-- Records for processing follows --

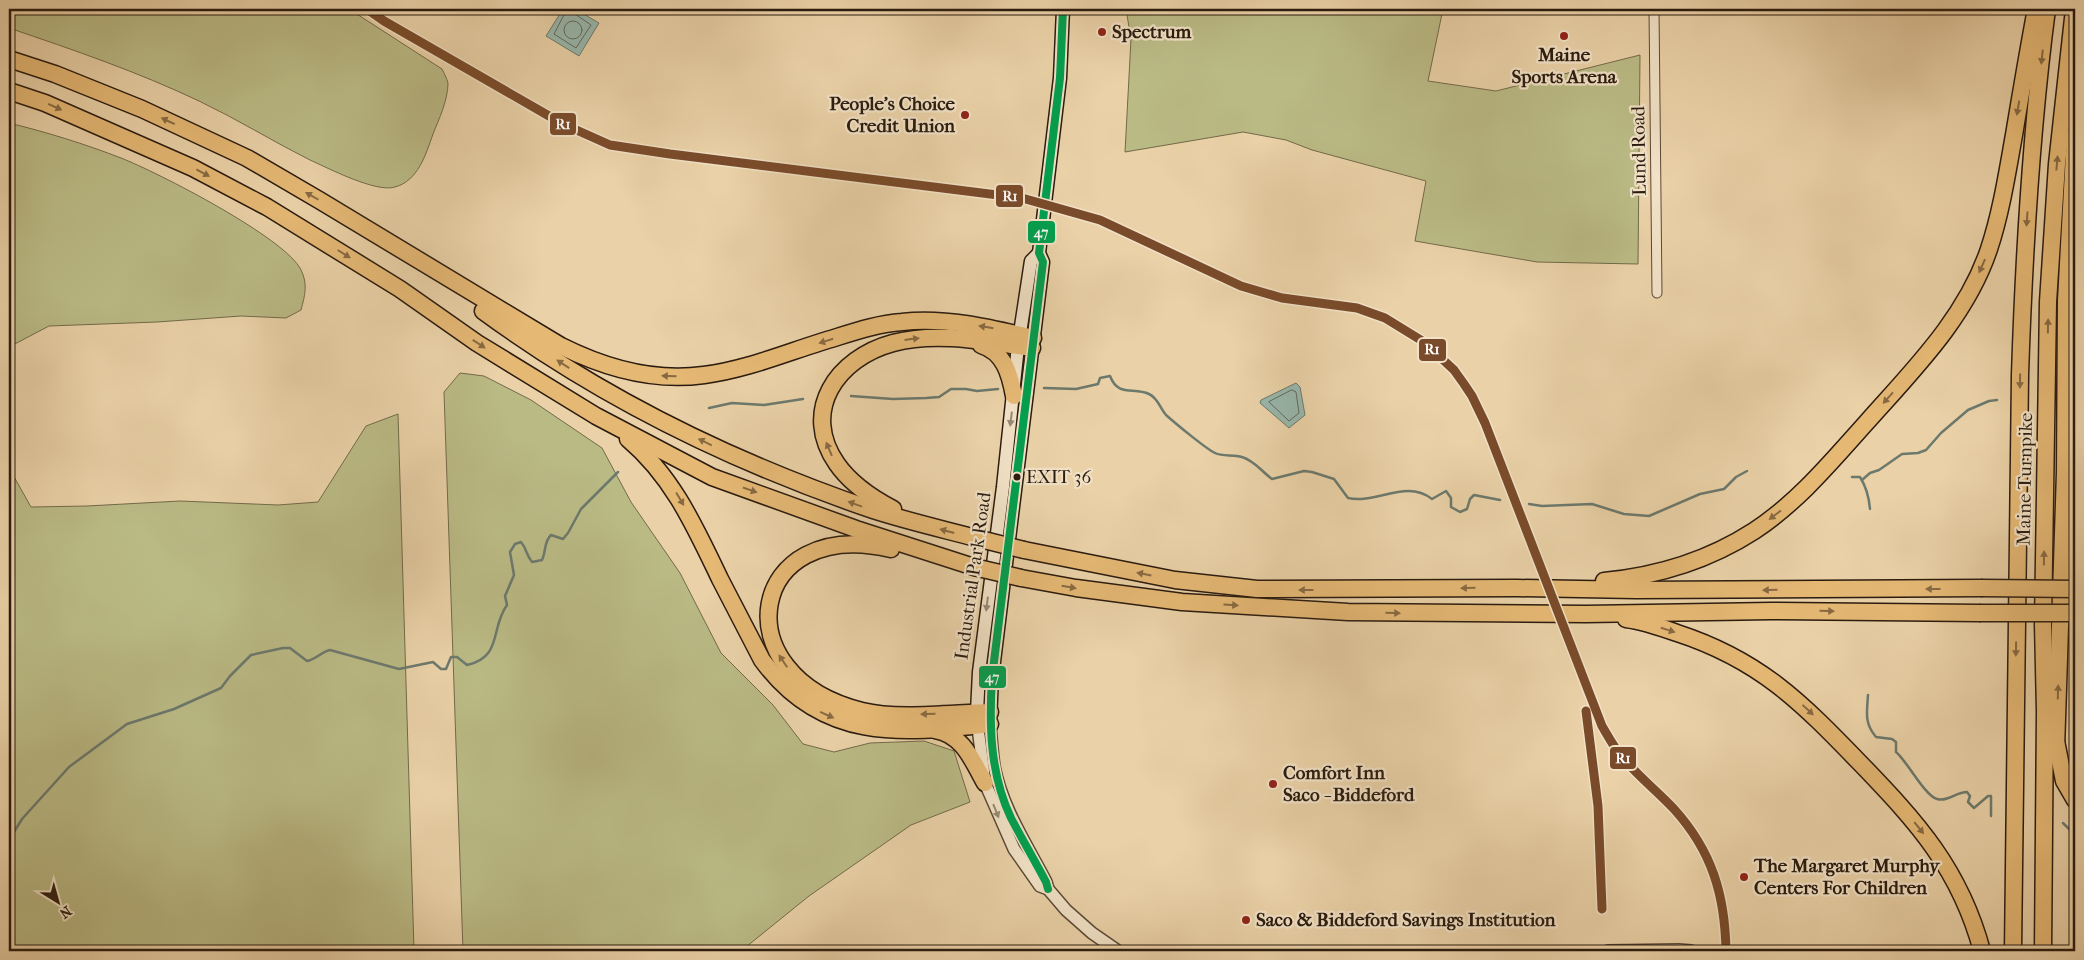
<svg xmlns="http://www.w3.org/2000/svg" width="2084" height="960" viewBox="0 0 2084 960" font-family="'IM FELL French Canon',serif">
  <style>
    .green { fill: #baba85; stroke: #726a4a }
    .water { fill: #98b7ac; stroke: #6c796d }
    .lines { fill: none; stroke-linecap: round; stroke-linejoin: round }
    .shore { stroke: #61695e; stroke-width: 1 }
    .stream { stroke: #6c796d; stroke-width: 2.5 }
    .minor-casing { stroke: #5a4835; stroke-width: 11 }
    .tertiary-casing { stroke: #5a4835; stroke-width: 14 }
    .secondary-casing { stroke: #2a1b0f; stroke-width: 15 }
    .motorway-casing { stroke: #2a1b0f; stroke-width: 19 }
    .minor { stroke: #f1e1c6; stroke-width: 9 }
    .tertiary { stroke: #f1e1c6; stroke-width: 11 }
    .secondary { stroke: #f1e1c6; stroke-width: 12 }
    .motorway { stroke: #e5b874; stroke-width: 16 }
    .motorway-bridge-casing { stroke: #2a1b0f; stroke-width: 19; stroke-linecap: butt }
    .motorway-bridge { stroke: #e5b874; stroke-width: 16 }
    .bus-1-casing { stroke: #f1e1c6; stroke-width: 11 }
    .bus-1 { stroke: #029f4e; stroke-width: 8 }
    .rail-1-casing { stroke: #f1e1c6; stroke-width: 12 }
    .rail-1 { stroke: #7a4b2a; stroke-width: 9 }
    .oneway { fill: #886a42 }
    .oneway2 { fill: #978874 }
    .poi-dot { fill: #8f2418; stroke: #f1e1c6; stroke-width: 2 }
    .bus-dot { fill: #2a1b0f; stroke: #f1e1c6; stroke-width: 2 }
    .labels { text-anchor: middle; dominant-baseline: central; stroke-width: 4.5; stroke-linejoin: round; paint-order: stroke }
    .bus-label { font-size: 18px; fill: #2a1b0f; stroke: #f1e1c6; text-anchor: start }
    .poi-label { font-size: 19px; font-weight: bold; fill: #2a1b0f; stroke: #f1e1c6; text-anchor: start }
    .street-label { font-size: 19px; fill: #2a1b0f; stroke: #f1e1c6 }
    .line-badge { stroke: #f1e1c6; stroke-width: 2 }
    .badge-label { font-size: 14px; text-anchor: middle; font-weight: bold; fill: #fff }
  </style>
  <rect width="100%" height="100%" fill="#ead1a7"/>
  <filter id="stains"><feTurbulence type="fractalNoise" baseFrequency=".004" numOctaves="4"/><feColorMatrix values="0 0 0 0 .2 0 0 0 0 .09 0 0 0 0 .02 0 0 0 .5 -.17"/></filter>
  <radialGradient id="worn" r=".72"><stop offset=".6" stop-color="#630" stop-opacity="0"/><stop offset="1" stop-color="#630" stop-opacity=".3"/></radialGradient>
  <g class="green">
    <path d="M9 9H349L442 69C444 73 447 79 448 83 448 100 439 119 433 134 426 154 418 181 395 187 376 193 328 168 310 160 272 141 237 119 199 101 138 72 74 50 9 28Z"/>
    <path d="M1126 9H1443L1428 81 1496 91 1640 55 1638 264 1537 262 1415 241 1426 181 1312 150 1286 140 1243 132 1125 152 1131 39Z"/>
    <path d="M9 123C46 132 85 144 121 158 157 172 286 238 301 270 308 284 305 295 301 310L286 318 241 316 157 322 49 326 11 346 9 359Z"/>
    <path d="M460 373 484 376 531 400 602 448 631 502 680 573 721 653 773 705 803 744 834 752 870 743 924 741 954 751 970 802 911 825 809 896 741 951H463L444 392Z"/>
    <path d="M398 414 414 951H9V468L31 507 87 506 180 501 278 505 318 502 366 426Z"/>
  </g>
  <g class="water">
    <path d="M563 9H575L599 23 579 56 546 36Z"/>
    <path d="M1296 383 1300 387 1305 415 1289 428 1260 403 1261 400Z"/>
  </g>
  <g class="lines">
    <g class="shore">
      <path d="M567 9 554 34 576 48 591 25 575 14 573 9"/>
      <circle cx="573" cy="30" r="9"/>
      <path d="M1292 390 1296 392 1299 413 1289 421 1269 402Z"/>
    </g>
    <g class="stream">
      <path d="M1044 388 1076 389 1098 384 1100 378 1110 376C1118 397 1133 387 1149 394 1158 398 1160 408 1166 415 1175 423 1205 448 1215 453 1223 457 1233 454 1242 457 1255 461 1261 471 1272 479L1304 471 1312 472 1334 479 1348 498C1377 504 1406 479 1432 499L1446 491 1451 498V507L1460 512 1467 509 1470 499 1474 495 1500 500"/>
      <path d="M851 396 893 399 926 398 939 397 951 389H966L977 391 998 389"/>
      <path d="M709 408 732 403 764 405 803 399"/>
      <path d="M1852 477H1860C1867 488 1869 497 1870 509"/>
      <path d="M1862 480 1870 473 1879 470 1902 454 1918 453 1926 450 1941 433 1968 410 1989 401 1997 400"/>
      <path d="M1529 504 1542 506 1592 504 1624 514 1649 516 1700 494 1724 489 1736 477 1747 471"/>
      <path d="M1868 695C1867 712 1864 723 1876 737L1892 739 1896 742V752C1907 761 1925 796 1937 799 1948 802 1956 792 1967 792L1970 796 1968 802 1974 808 1988 796H1991V816"/>
      <path d="M2063 823 2075 835"/>
      <path d="M9 840 22 819 69 767 127 724 174 709 221 688 230 676 251 655 283 648H290L307 661C315 660 321 652 330 650L399 669 433 662 441 669H446L451 657H457L467 665C503 657 490 628 507 605L505 596 514 575 510 552 515 544 521 542C527 549 526 555 532 562L542 560C546 552 544 541 551 535L563 539 568 533 581 509 618 472"/>
    </g>
    <defs>
      <path id="minor" d="M1654 9 1657 293"/>
      <g id="tertiary">
        <path d="M977 720 985 783 1014 849 1040 886 1048 889 1066 910 1092 933 1118 951"/>
        <path d="M990 724C991 738 992 752 994 766 1002 808 1027 845 1046 882L1048 889"/>
        <path d="M1608 951 1679 950 1691 951"/>
      </g>
      <g id="secondary">
        <path d="M977 712 979 672 1003 487 1018 346 1031 261 1039 253"/>
        <path d="M990 721 992 678 1043 262 1039 253 1060 78 1063 9"/>
      </g>
      <g id="motorway">
        <path d="M9 59 55 74 142 109 247 158 319 200 561 346C605 368 654 382 704 375 744 370 783 354 821 342 848 334 874 324 902 322 946 317 991 328 1033 338"/>
        <path d="M9 91 45 103 193 168 267 207 400 289 477 343 596 416 712 477 856 529 974 567"/>
        <path d="M483 311C600 397 735 463 873 510 907 521 942 529 976 538"/>
        <path d="M981 345C1004 352 1010 374 1014 396"/>
        <path d="M628 439C673 477 695 527 720 579 734 606 748 633 762 660 822 742 900 734 990 724"/>
        <path d="M893 509C872 498 851 484 837 464 800 411 837 358 893 343 937 331 988 342 1032 348"/>
        <path d="M891 549C748 515 720 676 862 711 898 720 952 713 990 712"/>
        <path d="M1024 550 1175 580 1257 589 1517 588 1636 590 1981 588"/>
        <path d="M1021 578 1076 588 1182 602 1348 612 1586 614 1771 611 1979 613"/>
        <path d="M1604 581C1657 576 1709 560 1754 531 1798 502 1831 462 1866 423 1912 371 1966 318 1989 249 2001 213 2007 174 2014 135 2021 93 2028 51 2036 9"/>
        <path d="M1626 619C1643 621 1660 627 1677 633 1760 660 1801 702 1860 763 1917 822 1960 869 1982 951"/>
        <path d="M935 730C963 734 973 762 985 783"/>
        <path d="M2056 741 2064 781 2075 800"/>
        <path d="M2056 749 2065 472 2066 301 2075 135"/>
        <path d="M2013 951 2020 375C2024 253 2031 130 2047 9"/>
        <path d="M2043 951 2045 711 2043 624 2048 302 2057 164 2074 9"/>
      </g>
    </defs>
    <use href="#minor" class="minor-casing"/>
    <use href="#tertiary" class="tertiary-casing"/>
    <use href="#secondary" class="secondary-casing"/>
    <use href="#motorway" class="motorway-casing"/>
    <use href="#minor" class="minor"/>
    <use href="#tertiary" class="tertiary"/>
    <use href="#secondary" class="secondary"/>
    <use href="#motorway" class="motorway"/>
    <defs>
      <g id="motorway-bridge">
        <path d="M976 538 1024 550"/>
        <path d="M974 567 1021 578"/>
        <path d="M1981 588 2075 589"/>
        <path d="M1979 613H2075"/>
      </g>
    </defs>
    <use href="#motorway-bridge" class="motorway-bridge-casing"/>
    <use href="#motorway-bridge" class="motorway-bridge"/>
    <defs>
      <path id="bus-1" d="M1048 889 1046 882C1035 861 1022 839 1011 818 990 774 989 725 992 678L1043 262 1039 253 1060 78 1063 9"/>
    </defs>
    <use href="#bus-1" class="bus-1-casing"/>
    <use href="#bus-1" class="bus-1"/>
    <defs>
      <g id="rail-1">
        <path d="M367 9 384 21 563 124 610 145 670 154 1022 198 1100 220 1241 286 1282 298 1357 308 1385 318 1424 342 1454 370 1464 384 1472 396 1485 423 1602 726C1608 736 1614 748 1623 758 1638 776 1657 791 1674 809 1712 851 1725 895 1726 951"/>
        <path d="M1586 711 1598 806 1602 909"/>
      </g>
    </defs>
    <use href="#rail-1" class="rail-1-casing"/>
    <use href="#rail-1" class="rail-1"/>
  </g>
  <defs><path id="oneway-solid" d="M-6-.8H1V-3.2L6.5 0L1 3.2V.8H-6Z" transform="scale(1.25)"/></defs>
  <g class="oneway">
    <use href="#oneway-solid" transform="translate(2042 57) rotate(96)"/>
    <use href="#oneway-solid" transform="translate(55 107) rotate(24)"/>
    <use href="#oneway-solid" transform="translate(2018 108) rotate(100)"/>
    <use href="#oneway-solid" transform="translate(168 121) rotate(-155)"/>
    <use href="#oneway-solid" transform="translate(2057 163) rotate(-85)"/>
    <use href="#oneway-solid" transform="translate(203 173) rotate(28)"/>
    <use href="#oneway-solid" transform="translate(312 196) rotate(-150)"/>
    <use href="#oneway-solid" transform="translate(2027 219) rotate(94)"/>
    <use href="#oneway-solid" transform="translate(344 254) rotate(32)"/>
    <use href="#oneway-solid" transform="translate(1982 266) rotate(114)"/>
    <use href="#oneway-solid" transform="translate(2048 326) rotate(-89)"/>
    <use href="#oneway-solid" transform="translate(986 327) rotate(-171)"/>
    <use href="#oneway-solid" transform="translate(912 339) rotate(-7)"/>
    <use href="#oneway-solid" transform="translate(826 341) rotate(163)"/>
    <use href="#oneway-solid" transform="translate(479 344) rotate(33)"/>
    <use href="#oneway-solid" transform="translate(563 364) rotate(-147)"/>
    <use href="#oneway-solid" transform="translate(669 376) rotate(-178)"/>
    <use href="#oneway-solid" transform="translate(2020 381) rotate(91)"/>
    <use href="#oneway-solid" transform="translate(1888 398) rotate(132)"/>
    <use href="#oneway-solid" transform="translate(705 442) rotate(-154)"/>
    <use href="#oneway-solid" transform="translate(829 449) rotate(-113)"/>
    <use href="#oneway-solid" transform="translate(750 490) rotate(19)"/>
    <use href="#oneway-solid" transform="translate(680 499) rotate(59)"/>
    <use href="#oneway-solid" transform="translate(855 504) rotate(-160)"/>
    <use href="#oneway-solid" transform="translate(1775 515) rotate(143)"/>
    <use href="#oneway-solid" transform="translate(947 531) rotate(-165)"/>
    <use href="#oneway-solid" transform="translate(2044 558) rotate(-89)"/>
    <use href="#oneway-solid" transform="translate(1144 574) rotate(-169)"/>
    <use href="#oneway-solid" transform="translate(1069 587) rotate(10)"/>
    <use href="#oneway-solid" transform="translate(1468 588) rotate(179)"/>
    <use href="#oneway-solid" transform="translate(1933 589) rotate(180)"/>
    <use href="#oneway-solid" transform="translate(1306 590) rotate(180)"/>
    <use href="#oneway-solid" transform="translate(1770 590) rotate(179)"/>
    <use href="#oneway-solid" transform="translate(1231 605) rotate(3)"/>
    <use href="#oneway-solid" transform="translate(1827 611) rotate(1)"/>
    <use href="#oneway-solid" transform="translate(1393 613) rotate(1)"/>
    <use href="#oneway-solid" transform="translate(1668 630) rotate(18)"/>
    <use href="#oneway-solid" transform="translate(2016 649) rotate(91)"/>
    <use href="#oneway-solid" transform="translate(783 661) rotate(-124)"/>
    <use href="#oneway-solid" transform="translate(2058 692) rotate(-88)"/>
    <use href="#oneway-solid" transform="translate(1808 710) rotate(43)"/>
    <use href="#oneway-solid" transform="translate(928 714) rotate(178)"/>
    <use href="#oneway-solid" transform="translate(827 715) rotate(24)"/>
    <use href="#oneway-solid" transform="translate(1919 828) rotate(51)"/>
  </g>
  <g class="oneway2">
    <use href="#oneway-solid" transform="translate(1011 419) rotate(97)"/>
    <use href="#oneway-solid" transform="translate(987 604) rotate(97)"/>
    <use href="#oneway-solid" transform="translate(996 811) rotate(68)"/>
  </g>
  <g class="poi-dot">
    <circle cx="1102" cy="32" r="5"/>
    <circle cx="1564" cy="36" r="5"/>
    <circle cx="965" cy="115" r="5"/>
    <circle cx="1273" cy="784" r="5"/>
    <circle cx="1744" cy="877" r="5"/>
    <circle cx="1246" cy="920" r="5"/>
  </g>
  <circle class="bus-dot" cx="1017" cy="477" r="4.5"/>
  <g class="labels">
    <g class="bus-label">
      <text x="1026" y="477">EXIT 36</text>
    </g>
    <g class="poi-label">
      <text x="1112" y="32">Spectrum</text>
      <text x="1564" y="55" text-anchor="middle">Maine<tspan x="1564" dy="22">Sports Arena</tspan></text>
      <text x="955" y="104" text-anchor="end">People's Choice<tspan x="955" dy="22">Credit Union</tspan></text>
      <text x="1283" y="773">Comfort Inn<tspan x="1283" dy="22">Saco - Biddeford</tspan></text>
      <text x="1754" y="866">The Margaret Murphy<tspan x="1754" dy="22">Centers For Children</tspan></text>
      <text x="1256" y="920">Saco &amp; Biddeford Savings Institution</text>
    </g>
    <g class="street-label">
      <text transform="translate(1639 151) rotate(-91)">Lund Road</text>
      <text transform="translate(2025 479) rotate(-89)">Maine Turnpike</text>
      <text transform="translate(973 576) rotate(-82)">Industrial Park Road</text>
    </g>
  </g>
  <g class="line-badge">
    <rect x="549" y="112" width="28" height="24" rx="5" fill="#7a4b2a"/>
    <rect x="995" y="184" width="29" height="24" rx="5" fill="#7a4b2a"/>
    <rect x="1027" y="220" width="29" height="24" rx="5" fill="#029f4e"/>
    <rect x="1418" y="338" width="29" height="24" rx="5" fill="#7a4b2a"/>
    <rect x="978" y="665" width="29" height="24" rx="5" fill="#029f4e"/>
    <rect x="1609" y="746" width="28" height="24" rx="5" fill="#7a4b2a"/>
  </g>
  <g class="badge-label">
    <text x="563" y="129">R1</text>
    <text x="1010" y="201">R1</text>
    <text x="1041" y="237">47</text>
    <text x="1432" y="354">R1</text>
    <text x="992" y="682">47</text>
    <text x="1623" y="763">R1</text>
  </g>
  <rect width="2084" height="960" fill="none" stroke="#ead1a7" stroke-width="30"/>
  <rect x="10" y="10" width="2064" height="940" fill="none" stroke="#2a1b0f" stroke-width="2.5"/>
  <rect x="15" y="15" width="2054" height="930" fill="none" stroke="#2a1b0f"/>
  <g transform="translate(58 902) rotate(143)" stroke="#f1e1c6" stroke-width="4" paint-order="stroke">
  <path d="M0-4L9 19L0 12L-9 19Z" fill="#2a1b0f"/>
  <text y="-8" font-size="14" font-weight="bold" text-anchor="middle" fill="#2a1b0f">N</text>
  </g>
  <rect width="100%" height="100%" filter="url(#stains)"/>
  <rect width="100%" height="100%" fill="url(#worn)"/>
</svg>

-- Records for processing concluded --

* _What you should do_
Filter the data above down to lines with the word "paint", and copy them.

* _Answer to the problem_
    .labels { text-anchor: middle; dominant-baseline: central; stroke-width: 4.5; stroke-linejoin: round; paint-order: stroke }
  <g transform="translate(58 902) rotate(143)" stroke="#f1e1c6" stroke-width="4" paint-order="stroke">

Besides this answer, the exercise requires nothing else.